The Forgotten War and the Election

News about Iraq and Afghanistan fills the media.  At the same time we are besieged with stories about the up-coming election.  But where are the stories about how the war is affecting election campaigns?

This stunning absence calls for an explanation.  With all the money spent on polls, focus groups and electoral analysis, we can be sure that this absence of discussion or debate is no accident.  But what does it mean?  What does it say about us?

In an OpEd piece on Monday, Tom Brokaw noted the absence, what he called the “forgotten wars:”  “The answer is very likely that the vast majority of Americans wake up every day worrying, with good reason, about their economic security, but they can opt out of the call to arms.

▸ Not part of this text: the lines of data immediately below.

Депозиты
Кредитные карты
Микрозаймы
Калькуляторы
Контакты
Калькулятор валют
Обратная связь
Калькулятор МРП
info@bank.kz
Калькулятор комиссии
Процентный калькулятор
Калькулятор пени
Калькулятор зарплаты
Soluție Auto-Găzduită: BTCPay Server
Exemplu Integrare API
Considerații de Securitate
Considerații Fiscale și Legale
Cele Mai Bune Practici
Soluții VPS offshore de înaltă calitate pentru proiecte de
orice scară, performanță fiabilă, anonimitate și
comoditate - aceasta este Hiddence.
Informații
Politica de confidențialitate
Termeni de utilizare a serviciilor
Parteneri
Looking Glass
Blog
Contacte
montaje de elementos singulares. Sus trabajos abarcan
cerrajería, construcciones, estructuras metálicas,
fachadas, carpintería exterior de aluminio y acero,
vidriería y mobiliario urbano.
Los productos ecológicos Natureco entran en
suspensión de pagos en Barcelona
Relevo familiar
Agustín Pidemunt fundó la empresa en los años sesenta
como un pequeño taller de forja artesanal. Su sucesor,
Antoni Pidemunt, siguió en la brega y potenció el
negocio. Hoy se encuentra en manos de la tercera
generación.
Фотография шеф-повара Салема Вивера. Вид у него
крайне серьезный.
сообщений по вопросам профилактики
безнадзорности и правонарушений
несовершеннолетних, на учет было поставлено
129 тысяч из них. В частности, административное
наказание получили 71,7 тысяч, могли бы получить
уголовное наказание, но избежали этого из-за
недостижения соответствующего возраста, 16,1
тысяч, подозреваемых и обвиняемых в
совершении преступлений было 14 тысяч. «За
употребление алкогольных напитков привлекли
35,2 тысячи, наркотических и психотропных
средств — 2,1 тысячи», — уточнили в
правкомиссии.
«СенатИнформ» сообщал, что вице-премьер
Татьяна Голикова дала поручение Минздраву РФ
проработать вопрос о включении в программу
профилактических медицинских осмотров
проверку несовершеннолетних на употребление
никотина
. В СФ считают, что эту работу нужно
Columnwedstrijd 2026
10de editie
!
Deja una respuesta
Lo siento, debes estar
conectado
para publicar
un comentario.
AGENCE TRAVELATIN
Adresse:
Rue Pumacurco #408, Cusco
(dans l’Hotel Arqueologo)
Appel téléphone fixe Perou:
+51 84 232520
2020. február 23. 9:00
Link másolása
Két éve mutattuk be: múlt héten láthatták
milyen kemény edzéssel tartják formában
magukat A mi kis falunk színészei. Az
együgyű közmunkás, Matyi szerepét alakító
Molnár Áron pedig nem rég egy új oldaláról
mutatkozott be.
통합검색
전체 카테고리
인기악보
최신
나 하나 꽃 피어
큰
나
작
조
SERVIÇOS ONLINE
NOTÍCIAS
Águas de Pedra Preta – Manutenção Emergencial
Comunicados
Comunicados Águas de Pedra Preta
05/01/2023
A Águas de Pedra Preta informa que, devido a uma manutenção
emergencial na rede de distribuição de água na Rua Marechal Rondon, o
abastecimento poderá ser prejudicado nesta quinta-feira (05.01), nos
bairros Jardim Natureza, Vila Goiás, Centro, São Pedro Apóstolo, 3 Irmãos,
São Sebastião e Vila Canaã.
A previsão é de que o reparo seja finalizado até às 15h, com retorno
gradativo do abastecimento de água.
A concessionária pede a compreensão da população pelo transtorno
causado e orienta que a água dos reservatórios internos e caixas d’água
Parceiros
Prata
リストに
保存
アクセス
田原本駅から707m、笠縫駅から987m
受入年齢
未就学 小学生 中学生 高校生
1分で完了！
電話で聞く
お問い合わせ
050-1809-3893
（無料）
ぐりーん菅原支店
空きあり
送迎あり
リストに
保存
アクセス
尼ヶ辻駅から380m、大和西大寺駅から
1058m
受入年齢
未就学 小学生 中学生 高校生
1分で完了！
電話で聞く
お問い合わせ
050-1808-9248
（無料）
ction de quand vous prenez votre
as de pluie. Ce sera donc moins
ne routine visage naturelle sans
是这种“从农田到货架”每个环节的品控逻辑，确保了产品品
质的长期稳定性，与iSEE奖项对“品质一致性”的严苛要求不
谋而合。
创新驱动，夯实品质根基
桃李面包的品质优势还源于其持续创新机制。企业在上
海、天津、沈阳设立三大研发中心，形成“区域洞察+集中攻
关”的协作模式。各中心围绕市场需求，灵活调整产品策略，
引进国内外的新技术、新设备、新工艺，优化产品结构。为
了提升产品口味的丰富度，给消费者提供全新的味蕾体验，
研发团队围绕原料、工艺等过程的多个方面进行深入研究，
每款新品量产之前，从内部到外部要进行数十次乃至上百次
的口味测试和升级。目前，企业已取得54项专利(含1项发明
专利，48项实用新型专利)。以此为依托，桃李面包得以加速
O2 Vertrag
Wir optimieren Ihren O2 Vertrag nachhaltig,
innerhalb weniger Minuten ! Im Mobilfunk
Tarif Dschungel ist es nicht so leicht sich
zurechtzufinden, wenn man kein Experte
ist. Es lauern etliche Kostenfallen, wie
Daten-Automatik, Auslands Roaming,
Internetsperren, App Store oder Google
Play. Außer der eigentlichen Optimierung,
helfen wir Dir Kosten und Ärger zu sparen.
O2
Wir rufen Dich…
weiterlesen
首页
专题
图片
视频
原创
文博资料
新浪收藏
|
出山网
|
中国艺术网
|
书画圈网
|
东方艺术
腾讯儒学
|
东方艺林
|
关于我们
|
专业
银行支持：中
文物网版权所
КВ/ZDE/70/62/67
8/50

Unless they are enlisted in the armed services — or have a family member who has stepped forward — nothing much is asked of them in the war effort.”

Our all-volunteer army, he adds, represents less than 1 percent of the American population, and, moreover, the majority of those in uniform come from working-class or lower middle-class backgrounds.  (See, “The Wars That America Forgot About.”)

This may be part of the answer, as this war stand in striking contrast to the Vietnam war, when hundreds of thousands of middle-class students who were eligible for the draft vehemently protested.  But there is another answer that has to do with the meaning of the war, and the absence of conflict about it.

In the minds of most Americans, this war is still seen as a response to 9/11.  It’s not really a choice, but an obligation of self-defense.  Perhaps it could be fought differently, but if you feel you have been attacked there is no question about whether or not you need to defend yourself.

In fact, though, this is a myth.  We believe we are there to defeat and punish Al Qaida, but for sometime now, news reports have made it clear that Al Qaida has relocated to Pakistan.  As we get more and more deeply enmeshed in the hopeless tribal politics of a backward and corrupt regime, the public still believes we are fighting those who perpetrated 9/11.  To think otherwise would feel disloyal and, perhaps, defeatist.

So our politicians cannot debate this issue because it is a myth we are all too deeply committed to sharing.  Unconsciously, I think, we are all eager to get our of there as quickly as possible, but we can’t talk about it because we can’t face the hopeless situation it has become.

Not only are we not attacking the perpetrators we set out to punish, our strategy is probably provoking more hatred – and more terrorist responses.